Note: Corrective or disciplinary action will be taken against any employee found to have engaged in sexual harassment. Such action may include counseling and/or appropriate disciplinary measures, up to and including termination of employment.

VI. Anti-Retaliation Policy

The College will not take any action in retaliation against any employee who, in good faith and with a genuine belief that they have been sexually harassed, brings or voices a complaint pursuant to this policy. In addition, the College will not tolerate any retaliatory acts by other individuals.

Retaliation is a serious violation of College policy and the law, and should be reported immediately. Any persons found to have retaliated against an employee because such employee (1) in good faith and with a genuine belief that they have been subjected to illegal sexual harassment, made an honest complaint about such conduct, (2) participated honestly and in good faith in any investigation into a sexual harassment complaint, and/or (3) in good faith opposed acts of illegal sexual harassment in the workplace, will be subject to discipline, up to and including termination of employment.
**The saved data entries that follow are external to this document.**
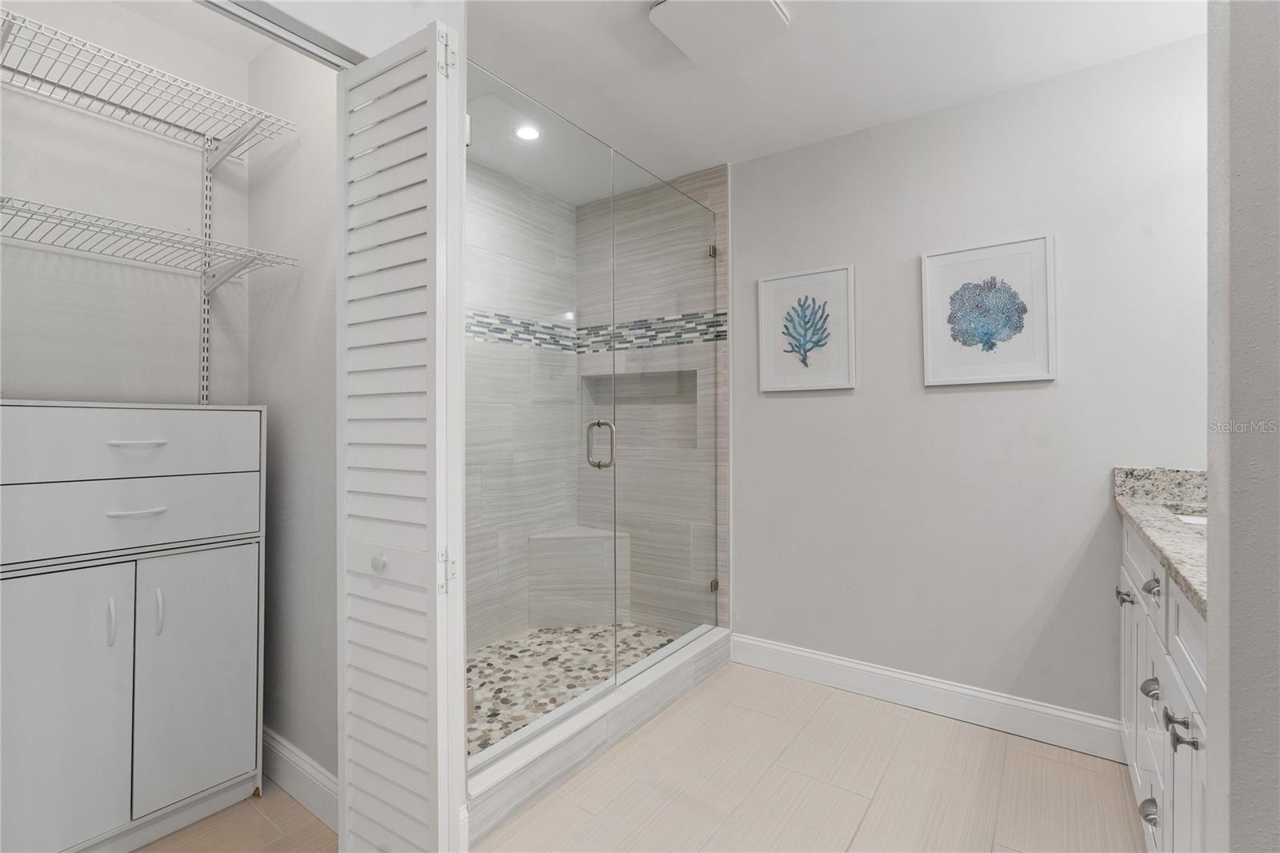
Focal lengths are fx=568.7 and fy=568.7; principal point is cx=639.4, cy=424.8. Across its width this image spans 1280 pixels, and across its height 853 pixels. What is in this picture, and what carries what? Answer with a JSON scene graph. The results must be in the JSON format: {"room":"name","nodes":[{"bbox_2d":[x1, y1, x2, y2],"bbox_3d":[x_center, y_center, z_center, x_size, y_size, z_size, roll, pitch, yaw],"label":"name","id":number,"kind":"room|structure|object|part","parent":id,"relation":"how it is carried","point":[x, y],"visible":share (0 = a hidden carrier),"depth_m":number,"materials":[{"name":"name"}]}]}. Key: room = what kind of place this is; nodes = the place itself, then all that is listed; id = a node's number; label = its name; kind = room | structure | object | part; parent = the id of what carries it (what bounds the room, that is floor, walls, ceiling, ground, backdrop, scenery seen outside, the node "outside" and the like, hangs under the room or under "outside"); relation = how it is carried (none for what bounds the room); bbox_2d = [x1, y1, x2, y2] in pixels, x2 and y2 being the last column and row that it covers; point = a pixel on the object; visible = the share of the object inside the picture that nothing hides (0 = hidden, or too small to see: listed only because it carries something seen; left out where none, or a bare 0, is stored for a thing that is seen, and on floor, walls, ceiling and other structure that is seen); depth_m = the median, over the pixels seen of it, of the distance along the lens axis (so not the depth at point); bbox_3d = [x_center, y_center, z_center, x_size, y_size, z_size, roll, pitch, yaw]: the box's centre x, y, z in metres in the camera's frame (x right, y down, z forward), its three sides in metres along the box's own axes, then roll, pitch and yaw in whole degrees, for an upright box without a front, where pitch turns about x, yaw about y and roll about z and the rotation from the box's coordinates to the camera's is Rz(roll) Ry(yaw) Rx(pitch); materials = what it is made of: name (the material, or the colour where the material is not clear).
{"room":"bathroom","nodes":[
{"label":"bathroom","id":0,"kind":"room"},
{"bbox_2d":[0,0,251,404],"bbox_3d":[-1.763,-0.066,1.553,0.118,2.470,1.332,0,0,35],"label":"closet back wall","id":1,"kind":"structure","parent":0,"point":[184,366],"depth_m":1.73,"materials":[{"name":"grey paint"}]},
{"bbox_2d":[196,139,213,407],"bbox_3d":[-1.443,-0.514,1.900,0.096,0.920,0.027,0,0,35],"label":"shelf standard","id":2,"kind":"object","parent":1,"relation":"attached to","point":[204,371],"visible":0.65,"depth_m":1.91,"materials":[{"name":"metal"}]},
{"bbox_2d":[0,194,293,288],"bbox_3d":[-1.522,-0.451,1.492,0.388,0.151,0.947,0,0,35],"label":"wire shelf","id":3,"kind":"object","parent":2,"relation":"attached to","point":[61,220],"visible":0.99,"depth_m":1.60,"materials":[{"name":"white metal"}]},
{"bbox_2d":[0,8,296,164],"bbox_3d":[-1.547,-0.886,1.452,0.381,0.109,1.053,0,0,35],"label":"wire shelf","id":4,"kind":"object","parent":2,"relation":"attached to","point":[136,113],"visible":0.98,"depth_m":1.60,"materials":[{"name":"white metal"}]},
{"bbox_2d":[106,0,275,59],"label":"closet ceiling","id":5,"kind":"structure","parent":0,"point":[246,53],"depth_m":1.79,"materials":[{"name":"white paint"}]},
{"bbox_2d":[136,784,338,852],"bbox_3d":[-1.377,1.191,1.300,1.194,0.065,1.370,0,0,35],"label":"closet floor","id":6,"kind":"structure","parent":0,"point":[138,851],"depth_m":1.62,"materials":[{"name":"beige tile"}]},
{"bbox_2d":[0,400,265,852],"bbox_3d":[-1.474,0.558,1.588,0.415,1.197,0.634,0,0,35],"label":"storage cabinet","id":7,"kind":"object","parent":6,"relation":"on","point":[196,570],"visible":1,"depth_m":1.48,"materials":[{"name":"white"}]},
{"bbox_3d":[-1.424,0.730,1.389,0.049,0.664,0.272,0,0,35],"label":"cabinet door","id":8,"kind":"part","parent":7,"relation":"part of","materials":[{"name":"white"}]},
{"bbox_3d":[-1.337,0.500,1.444,0.028,0.112,0.016,0,0,35],"label":"handle","id":9,"kind":"part","parent":7,"relation":"part of","materials":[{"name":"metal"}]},
{"bbox_3d":[-1.339,0.052,1.499,0.040,0.157,0.540,0,0,35],"label":"drawer","id":10,"kind":"part","parent":7,"relation":"part of","materials":[{"name":"white"}]},
{"bbox_3d":[-1.335,0.241,1.491,0.043,0.165,0.536,0,0,35],"label":"drawer","id":11,"kind":"part","parent":7,"relation":"part of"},
{"bbox_3d":[-1.296,0.227,1.483,0.056,0.012,0.096,0,0,35],"label":"drawer pull","id":12,"kind":"part","parent":7,"relation":"part of","materials":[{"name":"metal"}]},
{"bbox_3d":[-1.295,0.050,1.484,0.055,0.013,0.104,0,0,35],"label":"drawer pull","id":13,"kind":"part","parent":7,"relation":"part of","materials":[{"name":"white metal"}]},
{"bbox_3d":[-1.284,0.498,1.522,0.027,0.118,0.015,0,0,35],"label":"handle","id":14,"kind":"part","parent":7,"relation":"part of","materials":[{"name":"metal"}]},
{"bbox_3d":[-1.232,0.731,1.619,0.041,0.660,0.272,0,0,35],"label":"cabinet door","id":15,"kind":"part","parent":7,"relation":"part of","materials":[{"name":"white"}]},
{"bbox_2d":[242,37,338,794],"bbox_3d":[-1.056,-0.065,1.834,0.892,2.454,0.107,0,0,35],"label":"closet side wall","id":16,"kind":"structure","parent":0,"point":[311,326],"depth_m":1.79,"materials":[{"name":"paint"}]},
{"bbox_2d":[262,727,338,830],"bbox_3d":[-1.092,1.093,1.791,0.976,0.136,0.015,0,0,35],"label":"closet baseboard","id":17,"kind":"structure","parent":16,"relation":"attached to","point":[284,752],"depth_m":1.74,"materials":[{"name":"white paint"}]},
{"bbox_2d":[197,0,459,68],"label":"closet front wall","id":18,"kind":"structure","parent":0,"point":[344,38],"depth_m":1.35,"materials":[{"name":"white paint"}]},
{"bbox_2d":[196,0,359,68],"bbox_3d":[-0.961,-0.856,1.013,0.041,0.029,0.952,0,0,35],"label":"door track","id":19,"kind":"object","parent":18,"relation":"attached to","point":[279,36],"visible":0.89,"depth_m":1.24,"materials":[{"name":"metal"}]},
{"bbox_2d":[336,18,464,852],"bbox_3d":[-0.567,0.146,1.307,0.385,2.028,0.116,0,0,35],"label":"louvered door","id":20,"kind":"structure","parent":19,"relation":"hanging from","point":[432,470],"depth_m":1.26,"materials":[{"name":"white paint"}]},
{"bbox_3d":[-0.608,0.324,1.336,0.033,0.036,0.032,0,0,35],"label":"knob","id":21,"kind":"part","parent":20,"relation":"part of","materials":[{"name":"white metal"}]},
{"bbox_3d":[-0.450,-0.851,1.328,0.032,0.101,0.026,0,0,35],"label":"hinge","id":22,"kind":"part","parent":20,"relation":"part of","materials":[{"name":"metal"}]},
{"bbox_3d":[-0.456,0.348,1.355,0.035,0.094,0.033,0,0,35],"label":"hinge","id":23,"kind":"part","parent":20,"relation":"part of","materials":[{"name":"metal"}]},
{"bbox_2d":[464,159,577,650],"bbox_3d":[-0.849,-0.078,2.755,0.107,2.444,1.680,0,0,35],"label":"shower left wall","id":24,"kind":"structure","parent":0,"point":[466,391],"depth_m":2.98,"materials":[{"name":"tile"}]},
{"bbox_2d":[464,621,683,754],"bbox_3d":[-0.424,1.139,2.518,0.969,0.075,1.589,0,0,35],"label":"shower floor","id":25,"kind":"structure","parent":0,"point":[547,640],"depth_m":2.59,"materials":[{"name":"tile"}]},
{"bbox_2d":[525,526,632,628],"bbox_3d":[-0.315,0.840,3.086,0.422,0.480,0.428,0,0,35],"label":"shower bench","id":26,"kind":"object","parent":25,"relation":"on","point":[532,580],"visible":0.8,"depth_m":3.06,"materials":[{"name":"grey tile"}]},
{"bbox_2d":[579,164,728,628],"bbox_3d":[0.054,-0.064,3.130,0.971,2.471,0.116,0,0,35],"label":"shower back wall","id":27,"kind":"structure","parent":0,"point":[698,187],"depth_m":3.01,"materials":[{"name":"tile"}]},
{"bbox_2d":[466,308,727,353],"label":"mosaic tile border","id":28,"kind":"object","parent":27,"relation":"attached to","point":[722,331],"visible":0.49,"depth_m":3.00,"materials":[{"name":"tile"}]},
{"bbox_2d":[579,367,699,450],"bbox_3d":[0.034,-0.075,3.114,0.810,0.425,0.095,0,0,35],"label":"shower niche","id":29,"kind":"object","parent":27,"relation":"in","point":[692,396],"visible":0.56,"depth_m":3.18,"materials":[{"name":"grey tile"}]},
{"bbox_2d":[472,661,1144,852],"bbox_3d":[0.085,1.188,0.964,2.495,0.063,3.663,0,0,35],"label":"tile floor","id":30,"kind":"structure","parent":0,"point":[895,719],"depth_m":1.80,"materials":[{"name":"tile"}]},
{"bbox_2d":[465,622,730,846],"bbox_3d":[-0.078,1.083,2.209,0.150,0.151,1.552,0,0,35],"label":"shower curb","id":31,"kind":"object","parent":30,"relation":"on","point":[610,705],"visible":0.65,"depth_m":1.93,"materials":[{"name":"white tile"}]},
{"bbox_2d":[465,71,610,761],"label":"glass shower door","id":32,"kind":"structure","parent":31,"relation":"on","point":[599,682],"depth_m":1.85,"materials":[{"name":"glass"}]},
{"bbox_3d":[-0.151,0.078,2.202,0.095,0.186,0.057,0,0,35],"label":"door handle","id":33,"kind":"part","parent":32,"relation":"part of","materials":[{"name":"silver metal"}]},
{"bbox_3d":[0.378,-0.899,2.959,0.040,0.059,0.041,0,0,35],"label":"hinge","id":34,"kind":"part","parent":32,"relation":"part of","materials":[{"name":"silver metal"}]},
{"bbox_3d":[0.387,0.829,2.945,0.041,0.054,0.043,0,0,35],"label":"hinge","id":35,"kind":"part","parent":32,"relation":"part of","materials":[{"name":"metal"}]},
{"bbox_2d":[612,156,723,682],"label":"glass shower panel","id":36,"kind":"structure","parent":31,"relation":"on","point":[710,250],"depth_m":2.49,"materials":[{"name":"glass"}]},
{"bbox_2d":[1117,518,1209,852],"bbox_3d":[1.473,0.652,1.233,0.606,1.010,1.444,0,0,35],"label":"vanity cabinet","id":37,"kind":"object","parent":30,"relation":"on","point":[1178,682],"visible":0.55,"depth_m":1.30,"materials":[{"name":"white paint"}]},
{"bbox_3d":[1.388,0.493,1.639,0.038,0.030,0.035,0,0,35],"label":"knob","id":38,"kind":"part","parent":37,"relation":"part of","materials":[{"name":"silver metal"}]},
{"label":"cabinet door","id":39,"kind":"part","parent":37,"relation":"part of","materials":[{"name":"white"}]},
{"bbox_3d":[1.191,0.899,1.337,0.035,0.032,0.040,0,0,35],"label":"knob","id":40,"kind":"part","parent":37,"relation":"part of","materials":[{"name":"silver metal"}]},
{"bbox_3d":[1.205,0.622,1.346,0.034,0.038,0.038,0,0,35],"label":"knob","id":41,"kind":"part","parent":37,"relation":"part of","materials":[{"name":"silver metal"}]},
{"bbox_3d":[1.201,0.381,1.340,0.034,0.032,0.039,0,0,35],"label":"knob","id":42,"kind":"part","parent":37,"relation":"part of","materials":[{"name":"silver metal"}]},
{"bbox_2d":[1108,464,1208,615],"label":"granite countertop","id":43,"kind":"structure","parent":37,"relation":"on","point":[1181,535],"depth_m":1.57,"materials":[{"name":"stone"}]},
{"bbox_2d":[1173,512,1207,526],"bbox_3d":[1.711,0.363,1.557,0.351,0.166,0.417,0,0,35],"label":"sink","id":44,"kind":"object","parent":43,"relation":"in","point":[1198,521],"visible":0.07,"depth_m":1.75,"materials":[{"name":"white ceramic"}]},
{"bbox_3d":[1.076,0.590,1.143,0.034,0.029,0.028,0,0,35],"label":"knob","id":45,"kind":"part","parent":37,"relation":"part of","materials":[{"name":"silver metal"}]},
{"bbox_3d":[1.011,0.573,1.068,0.041,0.035,0.033,0,0,35],"label":"knob","id":46,"kind":"part","parent":37,"relation":"part of","materials":[{"name":"silver metal"}]},
{"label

Individuals who knowingly bring false charges of discrimination, including harassment, against another employee or other individual shall be subject to disciplinary action.

VII. Conclusion

Excelsior College has developed this policy and procedure to ensure that all its employees work in an environment free from sexual harassment of any kind. Any questions regarding this policy and procedure should be brought to the attention of Excelsior’s Vice President of Human Resources.